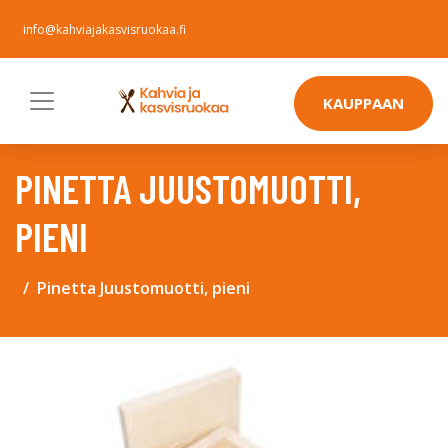
info@kahviajakasvisruokaa.fi
KAUPPAAN
PINETTA JUUSTOMUOTTI,
PIENI
Pinetta Juustomuotti, pieni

++++++++++

__Problem__
Please retype the records above exactly, excluding every picture.

__Expected answer__
info@kahviajakasvisruokaa.fi
KAUPPAAN
PINETTA JUUSTOMUOTTI,
PIENI
Pinetta Juustomuotti, pieni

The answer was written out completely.